Belge metni:
.....

24 Temmuz 2013 Çarşamba

Zonguldak ta Evde Sokakta Coştuk;))

   Bir Maşallah ı eksik etmeyelim dostlar..

    Babacığımız işlerinden dolayı bizlerden uzakta olduğu için yaklaşık iki haftadır anneanne ve dedemizin evinde Zonguldak tayız Barbaros la. Her dakikası dolu dolu geçen bir süreçti geçirdiğimiz bu iki hafta. Sabah kalkmalarımız olsun, mama yeme seanslarımız olsun, gün içi aktivitelerimiz olsun, uyku seanslarımız olsun dolu dolu turşucuktu her gün.
    Bu doluluktan en çok memnuniyet duyan kişi de evin en yenisi, en sevileni, en birtanesi Barbaros oldu tabi ki. Sabahın 6 sında açtığı anda gözlerini üç kişilik bir karşılama komitesi karşılıyordu odasının kapısında. Uyanmak demek oyun demek olduğu için uykuyu hiçe saymaya başlamıştı ilk günlerde. Dedemizin ve anneannemizin fışkıran sevgisine karşılık o da türlü türlü marifetler sergiledi her gün. Bir gün bakıyorsun kendince komiklikler yapıyor, bir gün bakıyorsun ağzından heceler dökülüyor. Ba baba ba ile yaptığı açılışın ardından De de dedede de gelince evin reisi dede tabi ki mest oluyor. Torun ne isterse o yapılıyor.
    Bebeklere 'bebek' kelimesini kullanırken 'bebektir' deyip geçmemeli. İstekleri oluyor türlü türlü. Kendi evimizdeyken sokak nedir bilmeyen çocuğum burada sokaktan içeri girmez oldu. Balkonla avutamıyoruz yani o kadar, düşünün. Her sabah kahvaltı sonrası bir tur, Öğlen yemeği sonrası bir tur, akşam üzeri bir tur, olmadı azıcık keyifsizdi bir tur derken saate döktüğümüzde neredeyse aydınlık saatlerimizin yarısını sokakta geçirdik. O kadar da cin fikirli ki bizimkisi, kim sokağa daha çok götürüyorsa ona daha yakın davranıyor.           Dedesi de bu işi ehlince yaptığından onun paçasını bırakmıyor. Hatta bu saatte bu yazıyı yazdığım sıralarda da beraber dışarıdalar, pide almaya gittiler.

.....

Görev: Zonguldak yazısında sokakta bir tur atmak için dışarı çıkılan bütün zamanları sıralayın. Kayıtların bu çalışmayla hiçbir ilgisi yoktur.

Gösterilen veriler:
.....

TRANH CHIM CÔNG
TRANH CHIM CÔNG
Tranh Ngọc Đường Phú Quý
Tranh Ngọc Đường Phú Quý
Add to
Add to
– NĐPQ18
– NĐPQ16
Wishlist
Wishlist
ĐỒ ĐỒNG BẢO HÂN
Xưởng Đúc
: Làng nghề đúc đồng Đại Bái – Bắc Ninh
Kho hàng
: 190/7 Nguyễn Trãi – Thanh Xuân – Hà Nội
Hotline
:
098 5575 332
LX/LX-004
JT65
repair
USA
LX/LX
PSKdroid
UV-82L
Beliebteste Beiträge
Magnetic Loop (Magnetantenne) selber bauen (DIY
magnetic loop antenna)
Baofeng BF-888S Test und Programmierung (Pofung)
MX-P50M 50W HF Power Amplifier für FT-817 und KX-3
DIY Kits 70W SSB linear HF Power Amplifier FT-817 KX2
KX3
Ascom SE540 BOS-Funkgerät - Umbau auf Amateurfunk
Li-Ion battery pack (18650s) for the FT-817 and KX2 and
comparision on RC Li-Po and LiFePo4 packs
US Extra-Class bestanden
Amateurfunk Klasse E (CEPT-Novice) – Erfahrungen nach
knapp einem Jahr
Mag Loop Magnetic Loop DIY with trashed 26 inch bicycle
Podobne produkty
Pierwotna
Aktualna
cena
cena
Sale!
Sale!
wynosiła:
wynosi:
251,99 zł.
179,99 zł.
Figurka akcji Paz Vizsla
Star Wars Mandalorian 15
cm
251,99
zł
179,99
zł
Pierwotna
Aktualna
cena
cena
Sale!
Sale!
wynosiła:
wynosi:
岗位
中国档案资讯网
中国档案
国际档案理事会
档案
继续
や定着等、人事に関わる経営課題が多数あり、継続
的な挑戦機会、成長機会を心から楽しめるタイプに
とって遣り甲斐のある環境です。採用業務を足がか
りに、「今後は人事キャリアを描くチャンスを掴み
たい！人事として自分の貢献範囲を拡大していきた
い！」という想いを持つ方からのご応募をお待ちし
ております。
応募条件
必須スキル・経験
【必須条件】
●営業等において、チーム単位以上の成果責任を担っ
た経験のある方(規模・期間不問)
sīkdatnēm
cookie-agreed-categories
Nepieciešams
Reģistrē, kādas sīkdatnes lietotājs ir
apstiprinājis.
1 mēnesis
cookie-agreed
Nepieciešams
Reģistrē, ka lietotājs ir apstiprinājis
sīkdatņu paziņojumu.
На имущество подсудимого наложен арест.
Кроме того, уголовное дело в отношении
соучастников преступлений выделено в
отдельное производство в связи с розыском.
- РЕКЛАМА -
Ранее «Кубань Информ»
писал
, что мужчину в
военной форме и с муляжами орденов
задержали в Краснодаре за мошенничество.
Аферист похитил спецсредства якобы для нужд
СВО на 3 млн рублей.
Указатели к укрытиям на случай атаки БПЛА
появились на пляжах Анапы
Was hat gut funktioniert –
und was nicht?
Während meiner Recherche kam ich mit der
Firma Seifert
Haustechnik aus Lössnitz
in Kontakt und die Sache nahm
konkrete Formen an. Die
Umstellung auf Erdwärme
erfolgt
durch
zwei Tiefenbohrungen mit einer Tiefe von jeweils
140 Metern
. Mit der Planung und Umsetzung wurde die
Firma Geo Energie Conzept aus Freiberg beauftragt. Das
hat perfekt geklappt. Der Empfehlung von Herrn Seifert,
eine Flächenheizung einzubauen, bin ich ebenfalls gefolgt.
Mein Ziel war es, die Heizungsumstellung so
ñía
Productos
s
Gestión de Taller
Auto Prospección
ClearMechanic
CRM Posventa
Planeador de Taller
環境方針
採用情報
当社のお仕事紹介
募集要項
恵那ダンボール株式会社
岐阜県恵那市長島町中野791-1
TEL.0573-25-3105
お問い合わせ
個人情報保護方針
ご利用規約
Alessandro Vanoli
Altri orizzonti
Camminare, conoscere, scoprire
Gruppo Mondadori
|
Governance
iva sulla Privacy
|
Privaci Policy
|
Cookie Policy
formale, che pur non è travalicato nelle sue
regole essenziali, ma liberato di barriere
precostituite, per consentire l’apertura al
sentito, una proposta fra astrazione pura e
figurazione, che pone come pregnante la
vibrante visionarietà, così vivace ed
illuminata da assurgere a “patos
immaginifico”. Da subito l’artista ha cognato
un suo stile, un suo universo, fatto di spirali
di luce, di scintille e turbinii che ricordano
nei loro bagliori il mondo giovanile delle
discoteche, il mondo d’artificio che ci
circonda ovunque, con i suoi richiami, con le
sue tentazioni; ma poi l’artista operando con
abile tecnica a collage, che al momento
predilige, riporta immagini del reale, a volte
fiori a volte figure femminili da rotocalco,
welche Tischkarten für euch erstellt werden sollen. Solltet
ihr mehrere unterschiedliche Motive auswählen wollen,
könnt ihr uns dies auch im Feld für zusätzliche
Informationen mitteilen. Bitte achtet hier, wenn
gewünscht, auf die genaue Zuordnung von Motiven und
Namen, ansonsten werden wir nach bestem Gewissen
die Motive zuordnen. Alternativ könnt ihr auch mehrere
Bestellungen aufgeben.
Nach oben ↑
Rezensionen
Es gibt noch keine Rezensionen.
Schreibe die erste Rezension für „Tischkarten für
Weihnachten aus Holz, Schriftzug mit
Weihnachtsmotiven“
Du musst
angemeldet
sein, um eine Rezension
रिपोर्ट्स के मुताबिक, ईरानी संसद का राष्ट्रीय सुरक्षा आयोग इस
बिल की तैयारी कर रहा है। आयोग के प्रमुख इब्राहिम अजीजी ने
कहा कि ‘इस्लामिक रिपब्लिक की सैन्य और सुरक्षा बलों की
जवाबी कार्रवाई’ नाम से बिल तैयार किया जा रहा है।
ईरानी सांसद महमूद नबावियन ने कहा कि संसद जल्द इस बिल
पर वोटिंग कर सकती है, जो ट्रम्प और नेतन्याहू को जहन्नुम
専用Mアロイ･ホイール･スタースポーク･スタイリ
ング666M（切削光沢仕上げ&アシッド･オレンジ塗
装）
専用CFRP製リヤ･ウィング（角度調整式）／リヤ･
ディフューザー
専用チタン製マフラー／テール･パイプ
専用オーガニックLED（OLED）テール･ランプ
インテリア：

.....

Yanıt:
- Her sabah kahvaltıdan sonra
- Öğle yemeğinden sonra
- Akşam üzeri
- Bebek azıcık keyifsiz olduğunda